Quanto mais complexo o cenário global se torna, mais é necessário mudar as perspectivas sobre a soberania para focar na capacidade contínua das pessoas em diferentes países e regiões. Os riscos significativos de catástrofe apresentados por uma combinação de crises ecológicas, sanitárias, econômicas e políticas exigem uma reavaliação do significado de soberania na práxis internacionalista. Devem ser desenvolvidos “mecanismos de solidariedade” para a provisão não apenas do que é devido, mas também do que é justo. Isso poderia assumir a forma de reparações para garantir condições para que aqueles sem responsabilidade histórica assumam as responsabilidades necessárias para enfrentar a policrise.
As reparações devem incluir o cancelamento de dívidas coloniais injustas, uma vez que o endividamento contínuo dos Estados na periferia prejudica suas reivindicações de soberania – e isso se agrava quando, em resposta à policrise, a única opção é assumir novas dívidas para financiar a construção de infraestrutura crítica. Essa também é uma visão de sustentabilidade radical orientada para o estabelecimento de um melhor equilíbrio nas relações entre os seres humanos e o planeta que ocupamos. A perpetuação da dependência dos combustíveis fósseis como forma de garantir a soberania hoje prejudica a soberania no futuro, quando as condições de transição serão mais difíceis, a policrise mais complexa e os recursos cada vez mais escassos.

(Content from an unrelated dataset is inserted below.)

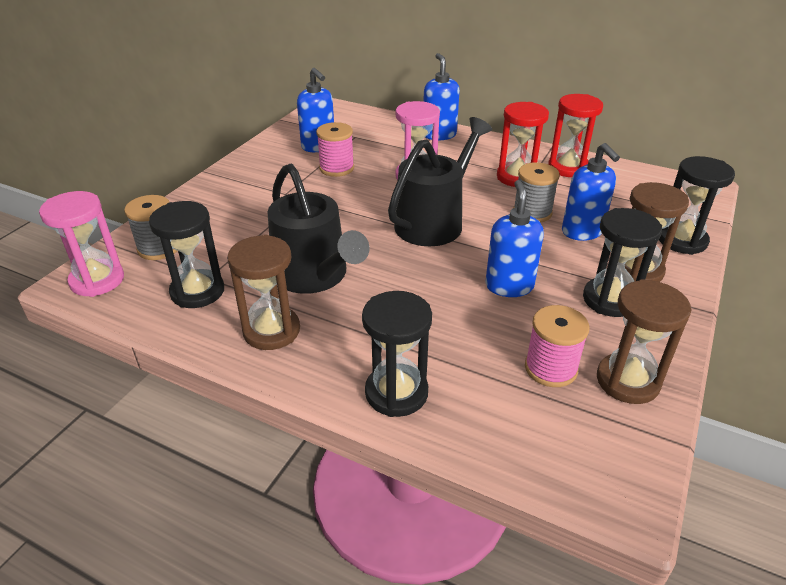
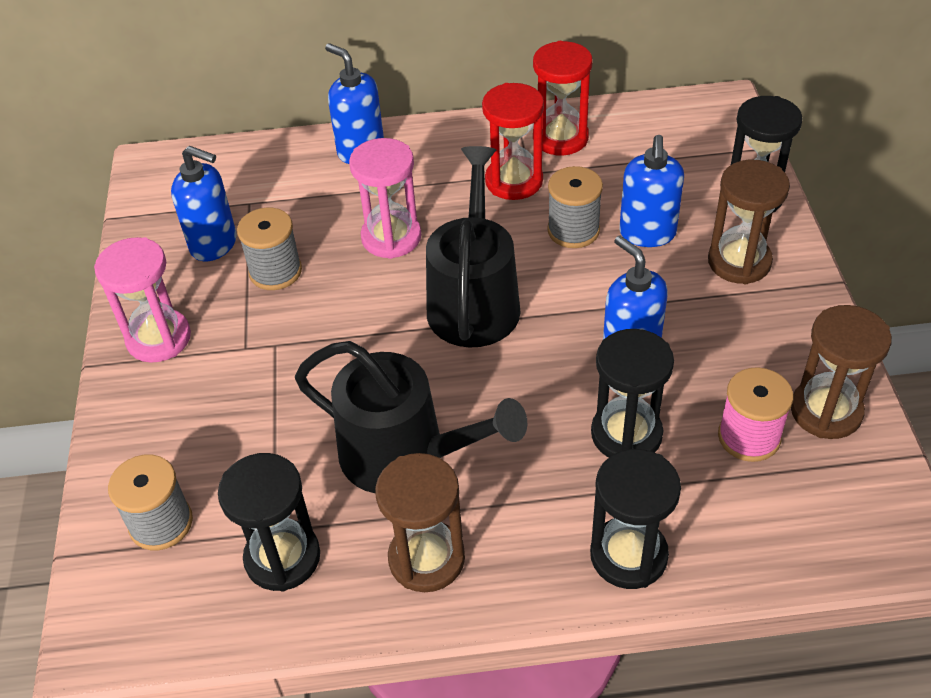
camera: 30 degrees left, 10 degrees up
pink hourglass [39,191,124,297] -> pink hourglass moved to [94,237,191,363]
pink spool [316,122,354,177] -> grey spool [237,207,302,290]
blue soap dispenser [562,143,620,241] -> blue soap dispenser turned 60 degrees clockwise [619,135,684,247]
black hourglass [583,208,662,317] -> black hourglass moved to [591,329,674,458]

A policrise revela que a soberania não é apenas uma questão de controle ou domínio. Ela também está relacionada à capacidade das nações e comunidades de se manterem sozinhas e unidas. Como os riscos para a humanidade continuam a aumentar em um momento de catástrofe, não podemos nos permitir uma política construída com base em visões imperiais ou chauvinistas de soberania. Esses pontos de vista aumentam as crises e, a longo prazo, fazem com que seus próprios defensores fracassem.